Das Blue Bytes Albion war eines der besten Rollenspiele aller Zeiten. Dazu sollte es mal einen Nachfolger oder eine Neuauflage geben ...

Toxe 21 Motivator - P - 29927 - 18. August 2014 - 15:19 #

Ja auf sowas warten wohl viele Leute. Ich habe Albion damals auch gerne gespielt.

mootality 08 Versteher - 222 - 18. August 2014 - 15:44 #

Schon etwas über die Preisgestaltung bekannt?

Maik 20 Gold-Gamer - - 21891 - 18. August 2014 - 15:54 #

In meiner früheren News (http://www.gamersglobal.de/news/89218/albion-online-berliner-cross-plattform-sandbox-mmorpg) steht F2P, wobei noch nicht genau klar ist, wie die Monetarisierung aussieht.

volcatius (unregistriert) 18. August 2014 - 16:57 #

Es wird auf jeden Fall "Premium-Accounts" geben.
Und Gold wirst du für Echtgeld kaufen können.

http://albiononline.com/founders/#content

x_wOXOw_x 11 Forenversteher - 612 - 18. August 2014 - 15:49 #

Mal was anderes, kann mir aber noch nicht so recht vorstellen, ob es auch Spass macht.
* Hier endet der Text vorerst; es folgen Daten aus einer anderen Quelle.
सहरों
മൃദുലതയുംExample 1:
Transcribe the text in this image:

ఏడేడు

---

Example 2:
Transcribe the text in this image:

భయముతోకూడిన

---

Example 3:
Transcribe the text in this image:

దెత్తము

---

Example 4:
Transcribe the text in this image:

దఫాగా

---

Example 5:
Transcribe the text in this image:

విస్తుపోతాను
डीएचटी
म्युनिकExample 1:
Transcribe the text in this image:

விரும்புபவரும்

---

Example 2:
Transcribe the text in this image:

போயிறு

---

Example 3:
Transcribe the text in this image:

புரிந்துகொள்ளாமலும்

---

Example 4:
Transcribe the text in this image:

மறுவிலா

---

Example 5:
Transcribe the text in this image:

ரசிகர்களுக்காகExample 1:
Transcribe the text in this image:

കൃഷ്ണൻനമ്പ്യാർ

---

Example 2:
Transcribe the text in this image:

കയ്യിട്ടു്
Und noch eine Kleinigkeit: "aber auch als Lager- und Schlafstädte" - da schreibt man "Schlafstätte".

Karsten Scholz Freier Redakteur - P - 11946 - 18. August 2014 - 15:58 #

Da haben sie recht, Sir! Danke :-)

Darth Spengler 18 Doppel-Voter - 9291 - 18. August 2014 - 16:10 #

Plattform übergreifend riecht nach Kompromiss :(

Funktionseinbußen, vereinfachte Spielmechanik, ungenutzte Möglichkeiten etc.
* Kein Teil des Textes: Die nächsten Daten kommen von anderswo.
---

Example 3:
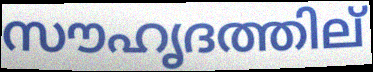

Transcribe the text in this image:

സൗഹൃദത്തില്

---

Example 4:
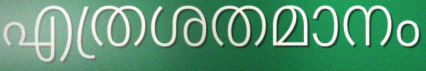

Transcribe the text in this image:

എത്രശതമാനം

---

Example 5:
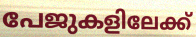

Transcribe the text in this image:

പേജുകളിലേക്ക്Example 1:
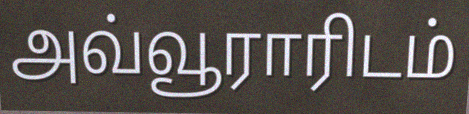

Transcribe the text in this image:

அவ்வூராரிடம்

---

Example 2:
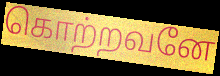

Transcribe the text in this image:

கொற்றவனே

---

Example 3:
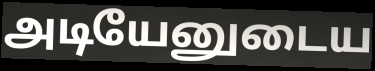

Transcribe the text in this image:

அடியேனுடைய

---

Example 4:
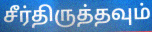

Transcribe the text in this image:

சீர்திருத்தவும்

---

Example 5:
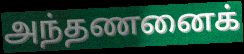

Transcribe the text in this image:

அந்தணனைக்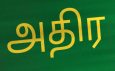
அதிரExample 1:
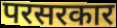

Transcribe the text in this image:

परसरकार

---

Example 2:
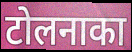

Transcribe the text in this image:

टोलनाका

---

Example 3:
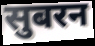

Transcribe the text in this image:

सुबरन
Mal schauen was draus wird.

volcatius (unregistriert) 18. August 2014 - 16:51 #

Abseits des Startgebietes wird es also keine PvE-Gebiete geben?
Oder sind PvE-Dungeons über das Startgebiet zu erreichen?

Karsten Scholz Freier Redakteur - P - 11946 - 18. August 2014 - 17:16 #

In den Gebieten gibt es immer auch PvE-Gegner, aber du bist außerhalb der Sicherheitszone nirgendwo vor anderen Spielern sicher - außer deine Gilde kontrolliert ein Territorium.

Vampiro 22 AAA-Gamer - P - 35102 - 18. August 2014 - 17:59 #

Das klingt geil.

maddccat 18 Doppel-Voter - 11628 - 18. August 2014 - 17:51 #

Auch für android und iOS? Nein, danke. Ich möchte richtige Spiele für richtige Systeme! ;)

Namen (unregistriert) 18. August 2014 - 18:31 #

Dann ist xcom aber auch kein richtiges spiel

Koffeinpumpe 15 Kenner - 3314 - 18. August 2014 - 19:54 #

Genau so sollte ein MMORPG in meinen Augen aussehen. Kein Phantasialand online, wie in den gängigen MMOs. Aber nach Darkfall bin ich sehr kritisch geworden, was solche Spiele angeht und an eine Welt mit Ladebalken ist auch nicht mein Fall.

Marco Büttinghausen 19 Megatalent - P - 19331 - 28. August 2014 - 17:39 #

Mutig mutig, ich glaub nicht das ich Lust habe mich als alter Sack von 14-jährigen konstant killen zu lassen, genauso wenig wie ich Lust hätte hunderte von Euros in das Spiel zu stecken um wieder besser zu sein.

Komplett ohne Safezones ist wie gesagt sehr mutig. Das einzig andere Spiel das ich kenne das sowas hat ist Eve Online wo man nirgendwo komplett sicher ist, aber auch dort gibt es zumindest eine Art Polizei die in gewissen Regionen eingreift, komplett ohne das ist mir das glaub ich zu Hardcore, was sehr schade ist, der starke Fokus aufs Crafting hat mir sehr gut gefallen.